Using a recently developed and validated screening instrument for ICDs in PD, we found that (1) the QUIP is a sensitive instrument for the detection of ICDs whether completed by a patient or informant, (2) subsyndromal ICD symptoms are common in PD, and (3) patient-informant agreement of ICD symptoms is high for patients with an ICD, but in a sample that includes both ICD and non-ICD patients the agreement is moderate.
In our sample, the sensitivity of the QUIP for the detection of an ICD was 100%, regardless if a patient or informant completed the instrument. This suggests that if the purpose of administering the QUIP is to make sure that an ICD is not overlooked, then it does not matter if it is completed by the patient or an informant who knows the patient well. Phrased slightly differently, a negative screen from either the patient or an informant essentially rules out the presence of an ICD.
In addition, we found that approximately 40% of patients without an ICD had a positive QUIP based on either patient- or informant-reporting. As the QUIP is worded to identify core ICD symptoms (e.g., thoughts, drives and behaviors), this suggests that a substantial percentage of PD patients without an ICD experience subsyndromal ICD symptoms. Whether such patients are at increased risk of developing an ICD over time is an important area for future research.
There was moderate agreement between patient- and informant-reporting of any ICD symptoms in this population. The varying degrees of agreement for each individual ICD suggest that it is easiest for patients and informants to agree on the clinical significance of gambling behaviors. Regarding the other ICDs (buying, sex and eating), either behaviors may be more likely to be concealed (only patient endorsement on the QUIP) or some patients may be unaware of the clinical significance of their ICD behaviors (only informant endorsement on the QUIP).

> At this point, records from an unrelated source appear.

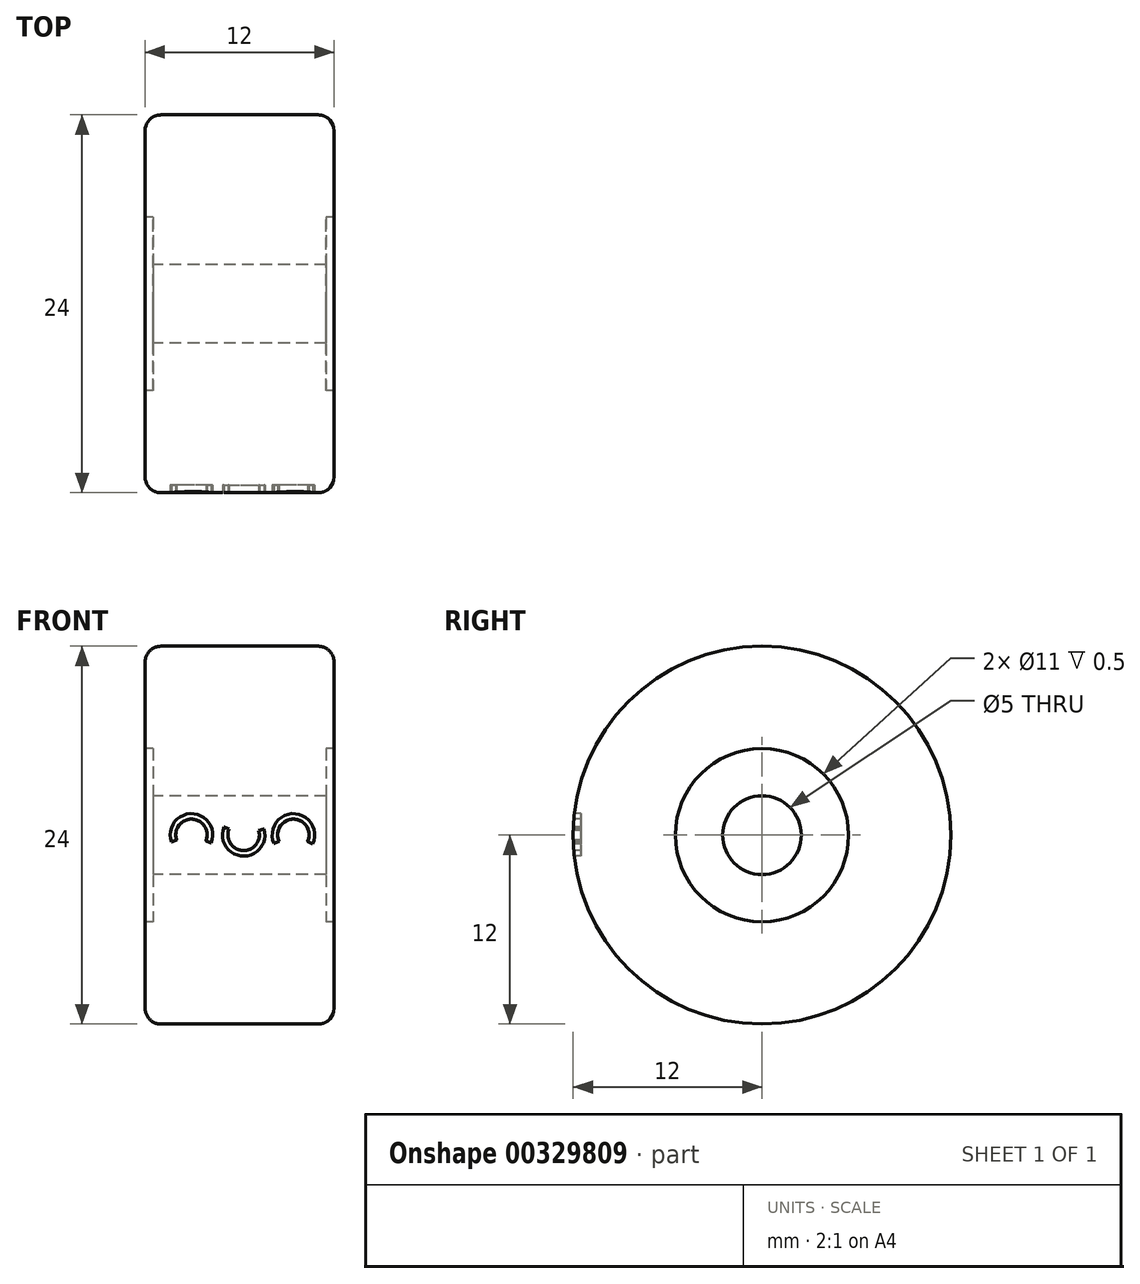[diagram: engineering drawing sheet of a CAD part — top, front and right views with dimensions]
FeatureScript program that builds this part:
annotation { "Feature Type Name" : "Feature", "Feature Type Description" : "" }
export const myFeature = defineFeature(function(context is Context, id is Id, definition is map)
    precondition{}
    {
        {
            var Q0;
            Q0=qCreatedBy(makeId("Top.planeOp"),FACE);
            var sketch = newSketch(context, id + "F0", { "sketchPlane" : qUnion([Q0])});
            skLineSegment(sketch, "E0.bottom", {"start": v(0, 0) * mm, "end": v(12, 0) * mm});
            skLineSegment(sketch, "E0.top", {"start": v(1, 12) * mm, "end": v(11, 12) * mm});
            skLineSegment(sketch, "E0.left", {"start": v(0, 0) * mm, "end": v(0, 11) * mm});
            skLineSegment(sketch, "E0.right", {"start": v(12, 0) * mm, "end": v(12, 11) * mm});
            skLineSegment(sketch, "E1", {"start": v(0, 2.5) * mm, "end": v(12, 2.5) * mm});
            skPoint(sketch, "E2.visualSharp", {"position": v(0, 12) * mm});
            skArc(sketch, "E2.filletArc", {"start": v(1, 12) * mm, "mid": v(0.3, 11.7) * mm, "end": v(0, 11) * mm});
            skPoint(sketch, "E3.visualSharp", {"position": v(12, 12) * mm});
            skArc(sketch, "E3.filletArc", {"start": v(12, 11) * mm, "mid": v(11.7, 11.7) * mm, "end": v(11, 12) * mm});
            skLineSegment(sketch, "E4", {"start": v(0, 5.5) * mm, "end": v(0.5, 5.5) * mm});
            skPoint(sketch, "E4.endSnap0", {"position": v(0, 5.5) * mm});
            skLineSegment(sketch, "E5", {"start": v(0.5, 5.5) * mm, "end": v(0.5, 2.5) * mm});
            skLineSegment(sketch, "E6", {"start": v(12, 5.5) * mm, "end": v(11.5, 5.5) * mm});
            skPoint(sketch, "E6.endSnap0", {"position": v(12, 5.5) * mm});
            skLineSegment(sketch, "E7", {"start": v(11.5, 5.5) * mm, "end": v(11.5, 2.5) * mm});
            skSolve(sketch);
        }
        {
            var Q0;
            Q0=makeQuery(id+"F0.imprint","IMPRINT",FACE,{"disambiguationData":[TD([[makeQuery(id+"F0.imprint","IMPRINT",EDGE,{"derivedFrom":sQuery(id+"F0.wireOp",EDGE,"E0.top")}),-1.0]])]});
            var Q1;
            Q1=sQuery(id+"F0.wireOp",EDGE,"E0.bottom");
            revolve(context, id + "F1", {"entities" : qUnion([Q0]), "axis" : qUnion([Q1]), "revolveType" : RevolveType.FULL});
        }
        {
            var Q0;
            Q0=qCreatedBy(makeId("Right.planeOp"),FACE);
            var sketch = newSketch(context, id + "F2", { "sketchPlane" : qUnion([Q0])});
            skLineSegment(sketch, "E8", {"start": v(0, 0) * mm, "end": v(-20.25, 1.77) * mm, "construction": true});
            skLineSegment(sketch, "E9", {"start": v(0, 0) * mm, "end": v(-21.92, -1.92) * mm, "construction": true});
            skSolve(sketch);
        }
        {
            var Q0;
            Q0=qCreatedBy(makeId("Front.planeOp"),FACE);
            cPlane(context, id + "F3", {"entities" : qUnion([Q0]), "cplaneType" : CPlaneType.OFFSET, "offset" : 12 * mm, "width" : 150 * mm, "height" : 150 * mm});
        }
        {
            var Q0;
            Q0=qCreatedBy(id+"F3.planeOp",FACE);
            var sketch = newSketch(context, id + "F4", { "sketchPlane" : qUnion([Q0])});
            skLineSegment(sketch, "E10.0", {"start": v(0, 0.02) * mm, "end": v(0, 1.79) * mm});
            skLineSegment(sketch, "E11.0", {"start": v(0, 0.02) * mm, "end": v(0, -1.9) * mm});
            skLineSegment(sketch, "E12", {"start": v(0, 1.79) * mm, "end": v(14.76, 1.79) * mm, "construction": true});
            skLineSegment(sketch, "E13", {"start": v(0, -1.9) * mm, "end": v(14.85, -1.9) * mm, "construction": true});
            skArc(sketch, "E14", {"start": v(3.87, -0.37) * mm, "mid": v(2.97, 1.02) * mm, "end": v(2, -0.31) * mm});
            skArc(sketch, "E15", {"start": v(4.19, -0.5) * mm, "mid": v(2.98, 1.37) * mm, "end": v(1.67, -0.43) * mm});
            skLineSegment(sketch, "E16", {"start": v(1.67, -0.43) * mm, "end": v(2, -0.31) * mm});
            skLineSegment(sketch, "E17", {"start": v(3.87, -0.37) * mm, "end": v(4.19, -0.5) * mm});
            skArc(sketch, "E18", {"start": v(5.33, 0.39) * mm, "mid": v(6.2, -0.98) * mm, "end": v(7.22, 0.3) * mm});
            skArc(sketch, "E19", {"start": v(5, 0.52) * mm, "mid": v(6.19, -1.33) * mm, "end": v(7.55, 0.39) * mm});
            skLineSegment(sketch, "E20", {"start": v(5, 0.52) * mm, "end": v(5.33, 0.39) * mm});
            skLineSegment(sketch, "E21", {"start": v(7.22, 0.3) * mm, "end": v(7.55, 0.39) * mm});
            skArc(sketch, "E22", {"start": v(10.32, -0.4) * mm, "mid": v(9.43, 1.02) * mm, "end": v(8.5, -0.39) * mm});
            skArc(sketch, "E23", {"start": v(10.64, -0.55) * mm, "mid": v(9.43, 1.37) * mm, "end": v(8.18, -0.53) * mm});
            skLineSegment(sketch, "E24", {"start": v(8.18, -0.53) * mm, "end": v(8.5, -0.39) * mm});
            skLineSegment(sketch, "E25", {"start": v(10.32, -0.4) * mm, "end": v(10.64, -0.55) * mm});
            skSolve(sketch);
        }
        {
            var Q0;
            Q0 = qSketchRegion(id + "F4", true);
            extrude(context, id + "F5", {"entities" : qUnion([Q0]), "operationType" : NewBodyOperationType.REMOVE, "oppositeDirection" : true, "depth" : 0.5 * mm});
        }
    });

The moderate agreement suggests that patient- and informant-reporting of ICD symptoms in PD should not be used interchangeably, especially for patients with subsyndromal symptoms. One possible reason for a mismatch between patient- and informant-reporting include a lack of awareness or minimization of symptoms by patients. In addition, patients may be motivated to hide undesirable behaviors. Some ICD behaviors may be easy to conceal [9
], and high agreement between patients and informants depends upon behavior observability [7
]. Finally, ICD signs and symptoms include not only behaviors, but thoughts and drives, and the latter may not be observable to others.
Limitations of this study included the relatively small number of patients with an ICD and a gender imbalance (80.3% of participants and 21.1% of informants were male). Future research examining assessment instruments for ICDs in PD should involve larger samples, includes patients from different countries, and be diverse in terms of clinical and demographic characteristics. In addition, it is possible that both the QUIP and the diagnostic interview were inaccurate (e.g., if a patient with an ICD did not endorse symptoms on both the QUIP and the diagnostic interview), so clinicians must be open to the possibility that patients or informants may be reluctant to disclose ICD symptoms in a clinical setting.
Both patient- and informant-rated QUIPs perform well as a screening instrument for ICDs in PD. For patients with subsyndromal ICD symptoms, which appear to be common in PD, the data from patient- and informant-rated QUIPs may not be interchangeable. A positive QUIP requires a follow-up clinical interview to confirm the presence of clinically-significant ICD symptoms, and patients found to have subsyndromal symptoms should be closely monitored. Additional research is needed to determine if this relatively large percentage of PD patients are at an increased risk of developing one or more ICDs in the future.